Use of machine learning and artificial intelligence to predict the outcomes of SARS-CoV-2 positive patients from pseudo-anonymised human data and to use as a prognostic tool of severity and fatality.

Principal Investigator: Dr Louise Mackenzie
Approved Research ID: 65571
Approval date: March 7th 2022

Lay summary

Aims: To help hospitals identify patients most at risk of dying from COVID-19 when they arrive at hospital.

Scientific Rationale: 

Identifying people who are at high risk of not recovering from the COVID-19 virus is crucial to help increasing the number of people who survive. Some groups of people are more likely to suffer from COVID-19 than others. These people need to be identified so that they can receive better treatment sooner and have a better chance of recovering.

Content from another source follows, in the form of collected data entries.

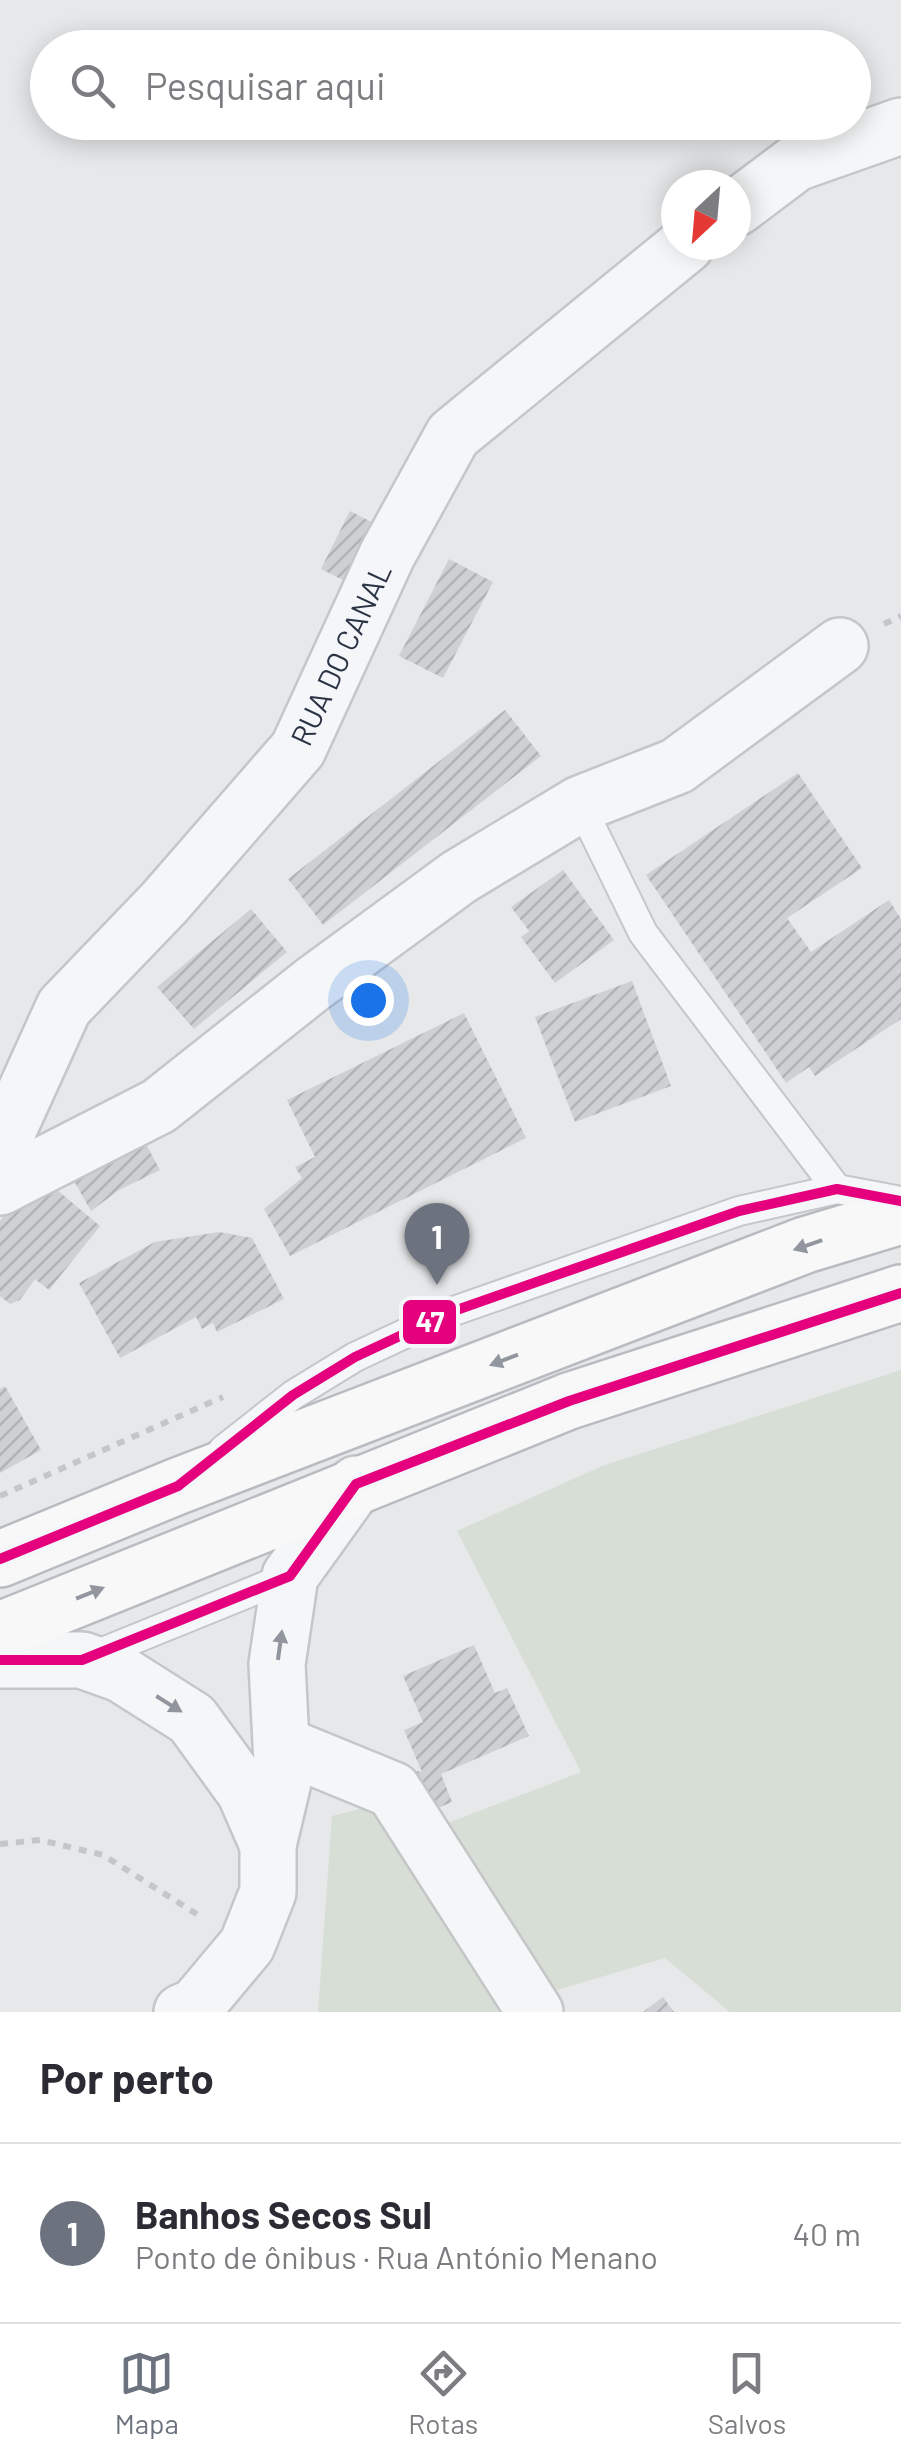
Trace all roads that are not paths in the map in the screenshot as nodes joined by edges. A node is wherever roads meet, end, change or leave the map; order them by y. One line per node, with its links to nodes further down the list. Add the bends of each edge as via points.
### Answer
1 (901, 126): 2 (street)
2 (871, 137)
3 (861, 140): 4 (street, via 796,163)
4 (751, 197)
5 (668, 260): 8 (street, RUA DO CANAL, via 453,435 387,555 298,748 164,904 64,1006)
6 (840, 646): 7 (street, via 677,766)
7 (580, 804): 9 (street, via 459,877 159,1106); 10 (lane, via 644,933)
8 (0, 1148)
9 (0, 1187)
10 (837, 1189): 11 (lane); 15 (lane, via 739,1211 452,1312 293,1395)
11 (901, 1201)
12 (901, 1216): 15 (highway, one-way to 15, via 805,1245)
13 (901, 1293): 14 (highway, via 570,1400)
14 (356, 1484): 17 (street); 18 (highway, one-way to 14)
15 (178, 1486): 16 (highway)
16 (0, 1559)
17 (290, 1576): 20 (lane); 21 (street, one-way to 17, via 278,1664)
18 (0, 1630)
19 (0, 1660): 20 (street)
20 (82, 1660): 22 (street, one-way to 22, via 121,1674 192,1719 245,1792)
21 (283, 1745): 22 (street, via 283,1782); 24 (street, via 393,1790)
22 (268, 1846): 23 (street, via 268,1892 247,1944 196,2006)
23 (182, 2012)
24 (535, 2012)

We have previously used data from patients who had their blood taken for testing by the hospital and were well enough to remain in the community. Our methods were able to predict individuals who were infected COVID-19 virus, and those who were not infected using routine blood tests taken in hospital, without knowing other symptoms or details about these individuals. By comparing to patients from a time before the disease existed, we can find key patterns in the biomarkers that are specific to COVID-19. We wish to further these findings to identify early stage or asymptomatic cases to help prevent further waves of the pandemic.

We have developed a new, free and simple calculator for doctors that can help them identify quickly and easily who needs most support early on in the infection. We need to check that this calculator is accurate and user friendly, and so need the data to check this. In addition, we will go onto further develop our calculator to help doctors better understand how the disease is progressing.

 Our research published in International Immunopharmacology Journal (Elsevier) https://doi.org/10.1016/j.intimp.2020.106705 shows how machine learning and artificial intelligence models, are used on full blood counts to a high level of accuracy. We have two more papers ready to get published as well as a web-based App that can be used already.